━━ Passage shown
Storing the data using Parallel Programming - performance

The requirement is as follows:
We have a third party client from where we need to take the data and store in the database(ultimately).
The way client is sharing data to us is through the dll's having functions(the dll is built out of C++ code) and we need to call those functions with appropriate parameters and we get the result.
Declare Function wcmo_deal Lib "E:\IGB\System\Intex\vcmowrap\vcmowr64.dll" (
ByRef WCMOarg_Handle As String,
ByRef WCMOarg_User As String,
ByRef WCMOarg_Options As String,
ByRef WCMOarg_Deal As String,
ByRef WCMOarg_DataOut As String,
ByRef WCMOarg_ErrOut As String) _
As Long
wcmo_deal(wcmo_deal_WCMOarg_Handle, WCMOarg_User, WCMOarg_Options, WCMOarg_Deal, WCMOarg_DataOut, WCMOarg_ErrOut)
Here WCMOarg_DataOut is the data we get and that needs to be stored.
Similar to the above method we have 10 more methods(so,total 11 methods) which pull the data and that data(string of around 500 KB to 1 MB each) is stored in the files using the below method :
File.WriteAllText(logPath & sDealName & ".txt", sDealName & " - " & WCMOarg_ErrOut & vbCrLf)
Now these method calls run for each deal. So for a single deal we get output in 11 different folders with the text file stored with the data received from the client.
There are 5000 deals totally for which we need to call these methods and the data gets stored in the files.
The way this functionality has been implemented is by using Parallel Programming with Master-Child relationship as follows:
Dim opts As New ParallelOptions
opts.MaxDegreeOfParallelism = System.Environment.ProcessorCount
Parallel.ForEach(dealList, opts, Sub(deal)
If Len(deal) > 0 Then
Dim dealPass As String = ""
Try
If dealPassDict.ContainsKey(deal.ToUpper) Then
dealPass = dealPassDict(deal.ToUpper)
End If
Dim p As New Process()
p.StartInfo.FileName = "E:\IGB_New\CMBS Intex Data Deal v2.0.exe"
p.StartInfo.Arguments = deal & "|" & keycode & "|" & dealPass & "|" & clArgs(1) & "|"
p.StartInfo.UseShellExecute = False
p.StartInfo.CreateNoWindow = True
p.Start()
p.WaitForExit()
Catch ex As Exception
exceptions.Enqueue(ex)
End Try
End If
End Sub)
where CMBS Intex Data Deal v2.0.exe is the child code which will execute 5000 times as deallist contains 5000 deals.
The CMBS Intex Data Deal v2.0.exe code contains the code of calling the dlls and storing the data in the files mentioned above.
Issues faced :
The code was run keeping the Master and Child code in one single place but we get out of memory exception after 3000 deals.[for 32 GB RAM,Processor Count =16]
The above code(Master-Child) is also taking up a lot of memory, it runs fine upto 4800 deals in one hour(the memory usage gradually reaches 100% at around 4800 deals) and then for the remaining 200 deals it takes close to 1 hour(so , totally 2 hours).[for 32 GB RAM,Processor Count =16]
The reason Master child was tried was on the assumption that GC will take care of the Memory disposal of all the objects in the Child.
After the data is stored in text files, a perl script runs and loads the data into the database.
━━━━
━━ Dataset excerpt
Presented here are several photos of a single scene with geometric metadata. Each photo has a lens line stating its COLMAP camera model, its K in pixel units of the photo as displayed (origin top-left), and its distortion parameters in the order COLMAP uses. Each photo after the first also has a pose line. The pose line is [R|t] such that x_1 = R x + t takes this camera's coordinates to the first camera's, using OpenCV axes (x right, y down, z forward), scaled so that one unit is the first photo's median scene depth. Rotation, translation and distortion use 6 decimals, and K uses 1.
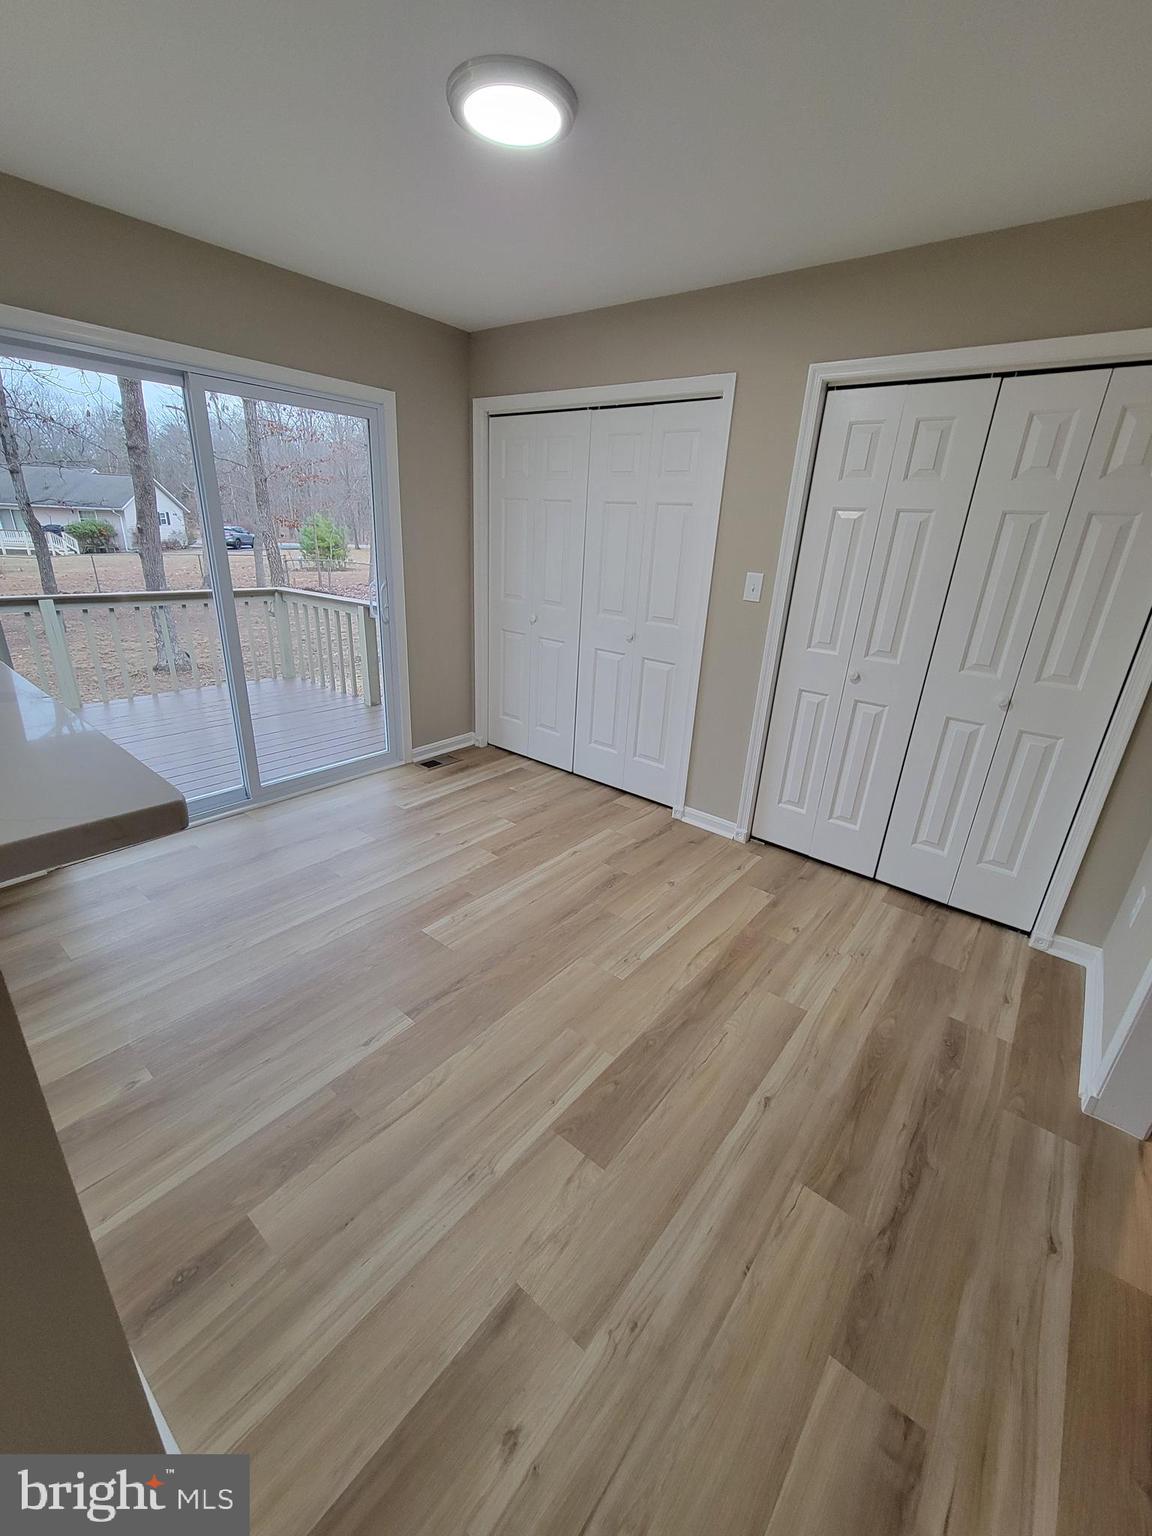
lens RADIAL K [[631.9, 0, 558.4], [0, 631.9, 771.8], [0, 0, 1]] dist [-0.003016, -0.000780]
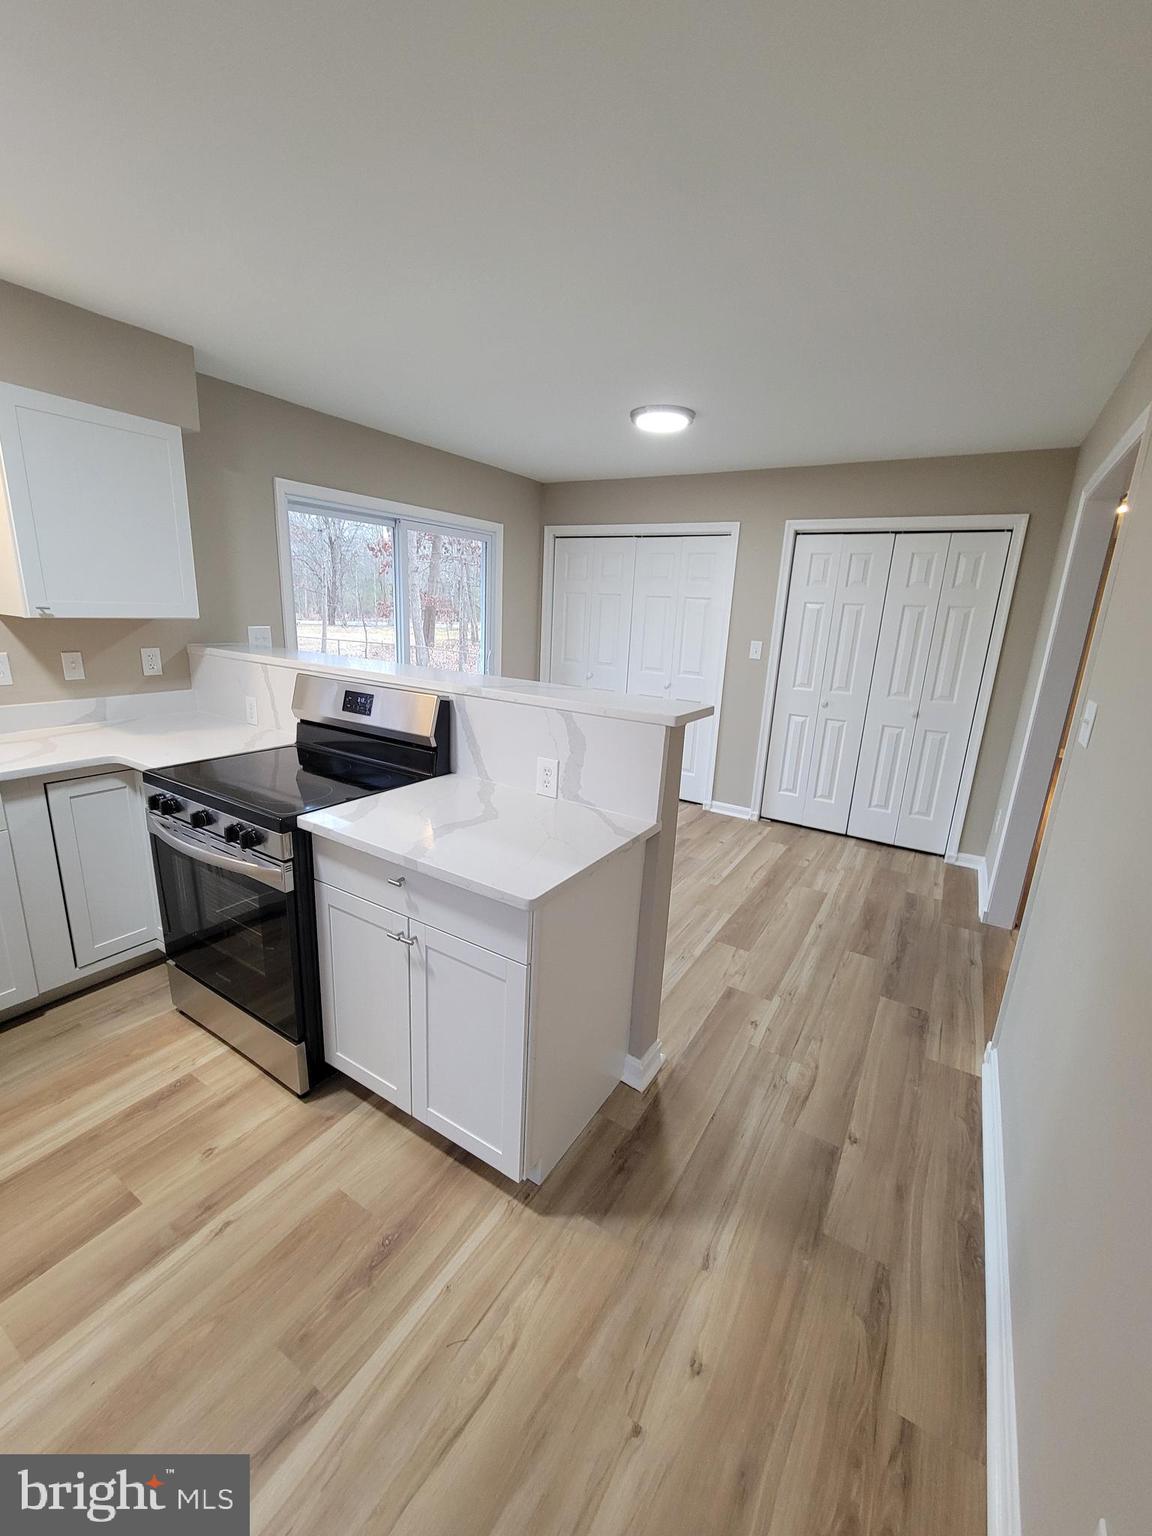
━━━━
• Exercise requirements:
1 – From the forum post on parallel data storage, answer each question in one line:
(a) How many deals in total need the methods called for them?
(b) What value is MaxDegreeOfParallelism set to?
(c) What loads the data into the database once the text files are stored?
2 – Please list every parameter of the wcmo_deal function as it is declared in the forum post on parallel data storage.
3 – Pick up the forum post on parallel data storage right after its final sentence and continue writing it.

• Task-by-task answers:
1 –
(a) 5000
(b) System.Environment.ProcessorCount
(c) A perl script

2 –
WCMOarg_Handle
WCMOarg_User
WCMOarg_Options
WCMOarg_Deal
WCMOarg_DataOut
WCMOarg_ErrOut

3 –
Approach tried:
Instead of keeping the data in text files and then storing into the database, I tried storing the data into the DB directly without putting them in the files (assuming I/O operations consume a lot of memory),but this too didnt work as the DB crashed/Hangs everytime.
Note:
All the handles related to the DLL is properly being closed.
The call to the DLL's method consume a lot of memory,but nothing can be done to reduce it as it cant be controlled by us.
The reason to use Parallel approach is if we go with sequential approach, it would take many hours to fetch and load the data and we need to run this twice a day as the data keeps changing, so need to be up-to-date with the latest data from the client.
There was a CPU maxing out issue as well but that has been resolved by keeping the MaxDegreeOfParallelism = System.Environment.ProcessorCount.
Question :
Is there a way to reduce the time taken by the process to complete.
Currently it takes 2 hours to complete but that could be due to no memory remaining as it reaches 4800 deals, and without any memory it cannot process any further.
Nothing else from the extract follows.